Bells – Cathedral of Our Lady of the Angels

Bells - Cathedral of Our Lady of the AngelsBells – Cathedral of Our Lady of the Angels, 555 W. Temple Street, Downtown Los Angeles, CA, USA

Copyright 2012 O. Bisogno Scotti  All Rights Reserved.

32-bit HDR image, Nikon D3 DSLR, AF Zoom-Nikkor 80-200 mm f/2.8D ED (focal length: 125 mm), Nikon MC-20 electronic shutter release, exposure: f/16, 1/160 sec., ISO 200, exposure index: -1, mode: Aperture Priority, tripod: Manfrotto 3221 with Manfrotto 3265 pistol grip ball head, bike: white GT Avalanche 2.0.

Bells was taken in NEF-RAW 14-bit file format, 9 frames, one f-stop apart (A sturdy tripod and static subject are essential for success). The mirror was locked up for each frame to eliminate camera shake caused by the mirror flying up each time the shutter is released. After opening the RAW files in Adobe Bridge CS5, six of them were placed in a stack and then merged to HDR Pro. Saturation and vibrance were added in HDR Pro and sharpening was added in Photoshop CS5 employing Photokit Sharpener plug-in. The affect of all this can really only be seen by viewing the high resolution PSD master file on a good graphics monitor, but clicking on “view larger image” will get you halfway there.

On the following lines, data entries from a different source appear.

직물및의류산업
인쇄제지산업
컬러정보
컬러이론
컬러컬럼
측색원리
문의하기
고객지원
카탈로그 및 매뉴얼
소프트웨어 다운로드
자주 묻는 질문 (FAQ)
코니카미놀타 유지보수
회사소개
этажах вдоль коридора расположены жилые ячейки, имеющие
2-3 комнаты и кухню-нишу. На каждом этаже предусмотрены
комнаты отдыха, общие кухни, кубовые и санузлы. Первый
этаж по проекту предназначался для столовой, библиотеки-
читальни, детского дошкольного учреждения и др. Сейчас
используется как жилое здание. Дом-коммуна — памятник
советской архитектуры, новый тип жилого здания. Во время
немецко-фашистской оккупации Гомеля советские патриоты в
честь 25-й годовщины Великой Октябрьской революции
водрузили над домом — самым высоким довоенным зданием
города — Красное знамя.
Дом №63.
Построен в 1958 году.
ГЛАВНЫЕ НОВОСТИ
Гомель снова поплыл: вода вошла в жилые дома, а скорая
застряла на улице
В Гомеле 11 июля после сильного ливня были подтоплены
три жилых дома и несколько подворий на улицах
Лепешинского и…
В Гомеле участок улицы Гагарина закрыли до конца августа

8 thoughts on “Bells – Cathedral of Our Lady of the Angels

  1. The Catholic church should have RESPECT for other people’s right to peace and quiet in their homes. They should shut down their bells and/or amplied sound systems. The church thinks they are God and will throw anyone into court that does not agree with them.

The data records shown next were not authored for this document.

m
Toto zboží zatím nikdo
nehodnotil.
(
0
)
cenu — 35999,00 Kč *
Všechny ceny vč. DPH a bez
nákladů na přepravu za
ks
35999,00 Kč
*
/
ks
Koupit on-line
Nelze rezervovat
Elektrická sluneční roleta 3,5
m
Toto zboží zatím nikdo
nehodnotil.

    The Catholic church can have all the religious freedom they want within their 4 walls. Church bells are a form of forced religion. There should be a separation of church and state.

    And, the noise law in Los Angeles discriminates. It allows for some “exemptions” for churches but NOT other religous organizations. Councilmember Ed Reyes and County Supervisor Gloria Molina refuse to help fix or change the law. No one or organization should be “above the law”.


  2. Hi Susan. Obviously you live adjacent to the church! 🙂

    I definitely agree with your comment that there should be a separation between church and state. I think most Americans believe in this. I am not a Catholic or a member of any other organized religion, but I find a certain beauty in the sound of church bells on a Sunday morning (no matter how late I was out the night before). I also like the esthetic grace of the bell shape and the architecture of the churches that house them.

    I respect your opinion and thank you for yourcomments.

    Maybe some one else will “chime” in on this topic.

    Liked by 1 person

  3. In this picture, it is proved that when Nikon D3 is in the right hands, then reality can be certainly transferred to the “paper”.

    Extremely live photograph, sharp angles everywhere, strong colours and the viewer is expecting to hear the bells ringing, next.

    As for the disturbance issue, it might happen eventually, but somebody must bear in mind the hundreds of noise pollution sources that transmit continuously in a city, with the church bells having a low position in this line. And yes, there is beauty in a bell’s sound!

    ps I would be very curious to see the master file

    Liked by 1 person

  4. Thanks for your comment. You seem to have a feel for what I was going for, much more so than Susan who was probably in the throws of a hangover at the time. 🙂

    Since it was an HDR image, there are actually nine different master RAW-NEF 14-bit files. Only one is the correct exposure, 4 are overexposed in intervals of -0.7 and 4 are underexposed in intervals of +0.7 (that was an error on my part in the original explanation that the exposures were one full stop apart).

    RAW master files do not look very good, I can tell you that. Anything set in the camera is merely an instruction and has not been applied to the file (I don’t use any in-camera sharpening either). In fact it is b&w until it is opened in Adobe Camera Raw, much like Kodak Kodachrome film which was b&w at the time of exposure and then dye couplers were added during processing at Kodak.

    So you probably wouldn’t want to see the master files.

    Liked by 1 person

  5. I happen to love the sound of bells, large ones, small ones, it doesn’t matter to me where or when, and this is a lovely image. That being said….this blog is about art, not politics. Keep up the good works and keep ringing dem bells, Baby!